Commercial granites and marbles

Granites in the commercial sense are hard natural stones that are polishable and they must be worked on by harder tools than marbles for cutting, shaping, and polishing.

They are usually suitable for internal and external use. Commercial granites have different geological origins and minerals. Petrographically, they are either magmatic or metamorphic rocks. True granites, i.e., granites in the scientific sense, are only one group. They are light magmatic rocks formed by crystallization from magma under the earth‘s surface. COMMERCIAL SENSE SCIENTIFIC SENSE



Commercial granites are mixtures of minerals and are composed of visible multicolored mineral grains. A grain of one color is typically encircled with grains of other colors, e.g. grey quartz is close to pink orthoclase, white plagioclase, and dark mica in true granite.

On the contrary, marbles in the commercial sense are either without visible grains of calcite (in limestones) or are composed of grouped calcite grains of similar color (in true marbles).

In commercial granites, the larger the grain size, the lower the strength and the greater the brittleness because mineral cleavage can manifest better in larger grains. A homogenous structure or a mildly oriented one is a feature of magmatic rocks. Magmatic rocks have a similar appearance (structure, pattern) even over a large area of a slab.

The characteristic feature of metamorphic rocks is a pattern with bands, schlieren (streaks), or waves. Every part of a slab usually has a different appearance.

Every commercial granite contains feldspars of 6 Mohs Hardness of various colors – white, pink, red, yellow, brown, green, and grey. Feldspar grains are typically not translucent and are with cleavage. Many granites, especially of lighter colors, contain quartz of 7 Mohs Hardness with grey (sometimes bluish, brownish) color, and grains are glassy translucent without cleavage. 

Further, there are dark minerals such as hornblende, pyroxene, and biotite with black, dark green, or dark brown colors. These minerals have larger specific gravity and lower hardness than feldspars and quartz. Some granites (e.g., KASHMIR WHITE) contain garnets of almost round shape and brown to dark-red color.

The more the quartz, the lighter the granite in color, and the larger the microcrack porosity (because quartz volume decreases during crystallization), and so the lower the strength, and the lower the resistance to fire. The darker the granite, the more the dark minerals, and the heavier the granite.
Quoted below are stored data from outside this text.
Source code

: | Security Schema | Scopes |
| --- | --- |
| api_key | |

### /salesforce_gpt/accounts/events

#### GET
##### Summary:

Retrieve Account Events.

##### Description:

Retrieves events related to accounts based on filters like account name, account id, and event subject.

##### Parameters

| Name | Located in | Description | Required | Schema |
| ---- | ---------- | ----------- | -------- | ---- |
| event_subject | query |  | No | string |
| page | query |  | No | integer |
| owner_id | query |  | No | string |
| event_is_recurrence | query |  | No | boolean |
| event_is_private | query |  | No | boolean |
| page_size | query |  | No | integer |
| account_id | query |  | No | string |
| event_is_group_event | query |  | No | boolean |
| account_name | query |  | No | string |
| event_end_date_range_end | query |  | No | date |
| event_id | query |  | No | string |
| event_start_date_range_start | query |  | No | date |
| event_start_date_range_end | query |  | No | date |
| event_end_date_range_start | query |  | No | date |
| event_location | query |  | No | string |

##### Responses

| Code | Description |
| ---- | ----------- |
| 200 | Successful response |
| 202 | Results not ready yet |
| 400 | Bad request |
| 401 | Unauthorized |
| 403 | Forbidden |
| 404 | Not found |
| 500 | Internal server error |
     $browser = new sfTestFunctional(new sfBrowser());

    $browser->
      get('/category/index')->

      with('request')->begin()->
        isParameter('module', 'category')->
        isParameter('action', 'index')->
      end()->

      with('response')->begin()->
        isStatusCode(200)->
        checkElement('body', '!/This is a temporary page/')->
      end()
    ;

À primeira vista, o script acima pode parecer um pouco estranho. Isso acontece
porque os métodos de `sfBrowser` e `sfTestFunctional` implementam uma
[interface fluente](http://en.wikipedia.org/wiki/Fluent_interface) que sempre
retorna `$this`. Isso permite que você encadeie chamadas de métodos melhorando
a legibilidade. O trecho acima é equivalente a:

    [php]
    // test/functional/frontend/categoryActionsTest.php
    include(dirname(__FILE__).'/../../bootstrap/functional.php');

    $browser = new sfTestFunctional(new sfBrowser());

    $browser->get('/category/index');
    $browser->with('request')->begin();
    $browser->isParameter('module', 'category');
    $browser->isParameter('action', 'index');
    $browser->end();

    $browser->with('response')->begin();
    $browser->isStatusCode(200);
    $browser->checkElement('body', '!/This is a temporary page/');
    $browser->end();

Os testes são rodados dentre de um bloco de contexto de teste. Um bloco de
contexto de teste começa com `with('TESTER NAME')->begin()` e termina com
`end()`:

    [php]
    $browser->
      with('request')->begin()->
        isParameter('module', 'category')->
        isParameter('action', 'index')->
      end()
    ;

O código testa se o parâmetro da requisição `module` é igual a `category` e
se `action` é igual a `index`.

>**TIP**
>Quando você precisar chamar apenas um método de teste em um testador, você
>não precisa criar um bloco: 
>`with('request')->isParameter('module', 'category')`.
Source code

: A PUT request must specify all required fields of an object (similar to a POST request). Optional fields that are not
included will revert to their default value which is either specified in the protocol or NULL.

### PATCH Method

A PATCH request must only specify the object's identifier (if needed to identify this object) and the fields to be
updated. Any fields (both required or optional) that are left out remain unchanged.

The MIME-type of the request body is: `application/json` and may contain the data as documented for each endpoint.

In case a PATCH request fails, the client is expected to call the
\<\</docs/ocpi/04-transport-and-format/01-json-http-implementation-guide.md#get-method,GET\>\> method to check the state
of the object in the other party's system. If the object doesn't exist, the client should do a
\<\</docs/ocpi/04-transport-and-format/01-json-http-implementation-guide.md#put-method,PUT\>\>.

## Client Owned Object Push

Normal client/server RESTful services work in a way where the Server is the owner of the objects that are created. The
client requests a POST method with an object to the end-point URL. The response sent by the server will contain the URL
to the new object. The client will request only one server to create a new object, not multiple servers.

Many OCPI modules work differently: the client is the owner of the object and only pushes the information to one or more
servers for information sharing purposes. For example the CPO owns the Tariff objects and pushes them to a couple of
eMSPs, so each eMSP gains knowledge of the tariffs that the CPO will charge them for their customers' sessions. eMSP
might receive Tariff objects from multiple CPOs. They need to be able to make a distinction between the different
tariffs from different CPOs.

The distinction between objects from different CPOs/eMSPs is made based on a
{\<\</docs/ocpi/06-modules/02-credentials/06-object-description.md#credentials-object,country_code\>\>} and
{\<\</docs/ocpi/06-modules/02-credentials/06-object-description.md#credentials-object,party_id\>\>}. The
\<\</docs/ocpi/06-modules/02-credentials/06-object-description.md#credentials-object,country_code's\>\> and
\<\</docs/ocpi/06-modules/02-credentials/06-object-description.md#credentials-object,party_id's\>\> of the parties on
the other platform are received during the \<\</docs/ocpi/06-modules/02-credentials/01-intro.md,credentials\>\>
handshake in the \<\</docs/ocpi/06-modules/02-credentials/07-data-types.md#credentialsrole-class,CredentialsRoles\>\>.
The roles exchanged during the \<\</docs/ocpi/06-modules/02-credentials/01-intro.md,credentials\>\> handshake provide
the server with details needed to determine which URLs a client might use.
Granites are hard and cannot be scratched by a nail, knife, or glass piece, unlike marbles. Depending on the feldspars and quartz portions, the total Mohs Hardness of granite is from 5.5 to 7. The darker the granite, the lesser the quartz, and thus the lower the hardness.

Commercial granites are not affected by common organic acids such as lemon acid and vinegar, contrary to marbles.